Vaag A, Jensen C Bjørn, Poulsen P, Brøns C, Pilgaard K, Grunnet L, Vielwerth S, Alibegovic A
Steno Diabetes Centre, Gentofte, Denmark.
Horm Res. 2006;65 Suppl 3:137-43. doi: 10.1159/000091519. Epub 2006 Apr 10.
Numerous studies have shown an association between low weight at birth and being born small for gestational age (SGA) on the one hand and risk of developing insulin resistance and type 2 diabetes on the other. Our studies in twins have indicated a non-genetic age-dependent origin of insulin resistance and type 2 diabetes associated with being born SGA. In order to gain insight into the molecular metabolic defects and mechanisms linking SGA with insulin resistance and type 2 diabetes, we performed a series of experiments in young and elderly twins, and, in particular, in young men (aged 19-23 years) with a weight at birth at term in the lowest 10th percentile with no family history of diabetes. The control group included age-matched men with birth weights at term in the upper normal range. While body mass index and waist-to-hip ratios were similar in the individuals born SGA and controls, dual-energy X-ray absorptiometry studies documented a higher degree of abdominal obesity in the men who had a low weight at birth. Using the gold standard hyperinsulinaemic-euglycaemic clamp technique combined with glucose tracers and studies of forearm glucose uptake, we found an impairment of insulin-stimulated glycolytic flux and reduced forearm (muscle) glucose uptake in the face of normal whole-body glucose uptake. In addition, we found a significantly decreased insulin secretion rate during oral glucose ingestion after correction for insulin action (disposition index), a paradoxical enhanced insulin suppression of hepatic glucose production and lower fasting plasma glycerol levels, suggesting impaired lipolysis. Finally, analysis of skeletal muscle biopsies showed reduced muscle expression of several key proteins involved in insulin signalling and glucose transport, including protein kinase C-zeta, the two subunits of phosphoinositol 3-kinase (i.e., p85alpha and p110beta) and the insulin-sensitive glucose transporter, Glut-4, in individuals of low birth weight. In conclusion, being born SGA and of low birth weight is associated with type 2 diabetes in a non-genetic manner, and programming of muscle insulin action and signalling represents an early mechanism responsible for this association.
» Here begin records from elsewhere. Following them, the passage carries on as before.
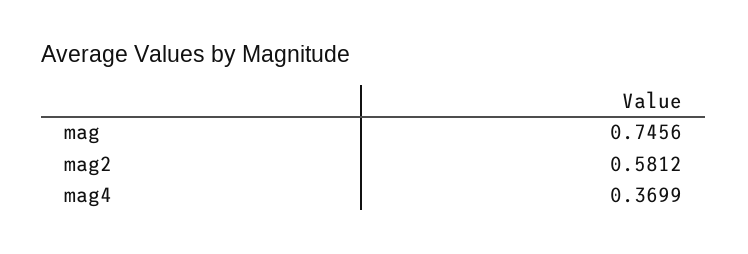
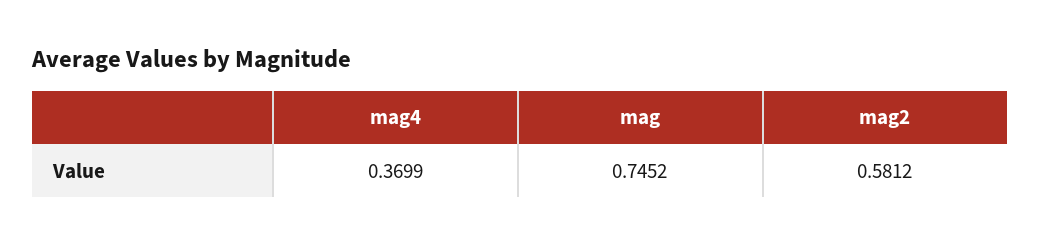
  {
-   "mag": 0.7456,
+   "mag": 0.7452,
    "mag2": 0.5812,
    "mag4": 0.3699
  }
众多研究表明,一方面出生时体重低和小于胎龄儿(SGA)与另一方面发生胰岛素抵抗和2型糖尿病的风险之间存在关联。我们对双胞胎的研究表明,与小于胎龄出生相关的胰岛素抵抗和2型糖尿病具有非遗传的年龄依赖性起源。为了深入了解将小于胎龄儿与胰岛素抵抗和2型糖尿病联系起来的分子代谢缺陷及机制,我们在年轻和年长的双胞胎中进行了一系列实验,特别是在出生时体重处于足月最低第10百分位数且无糖尿病家族史的年轻男性(19 - 23岁)中进行。对照组包括足月出生体重处于正常上限范围且年龄匹配的男性。虽然小于胎龄出生的个体与对照组的体重指数和腰臀比相似,但双能X线吸收法研究表明,出生体重低的男性腹部肥胖程度更高。使用金标准的高胰岛素-正常血糖钳夹技术结合葡萄糖示踪剂以及前臂葡萄糖摄取研究,我们发现尽管全身葡萄糖摄取正常,但胰岛素刺激的糖酵解通量受损且前臂(肌肉)葡萄糖摄取减少。此外,在校正胰岛素作用(处置指数)后,我们发现口服葡萄糖摄入期间胰岛素分泌率显著降低,肝葡萄糖生成的胰岛素抑制出现反常增强且空腹血浆甘油水平降低,提示脂肪分解受损。最后,对骨骼肌活检组织的分析显示,出生体重低的个体中,参与胰岛素信号传导和葡萄糖转运的几种关键蛋白的肌肉表达减少,包括蛋白激酶C-ζ、磷脂酰肌醇3-激酶的两个亚基(即p85α和p110β)以及胰岛素敏感的葡萄糖转运蛋白Glut-4。总之,小于胎龄出生且出生体重低以非遗传方式与2型糖尿病相关,肌肉胰岛素作用和信号传导的程序化是造成这种关联的早期机制。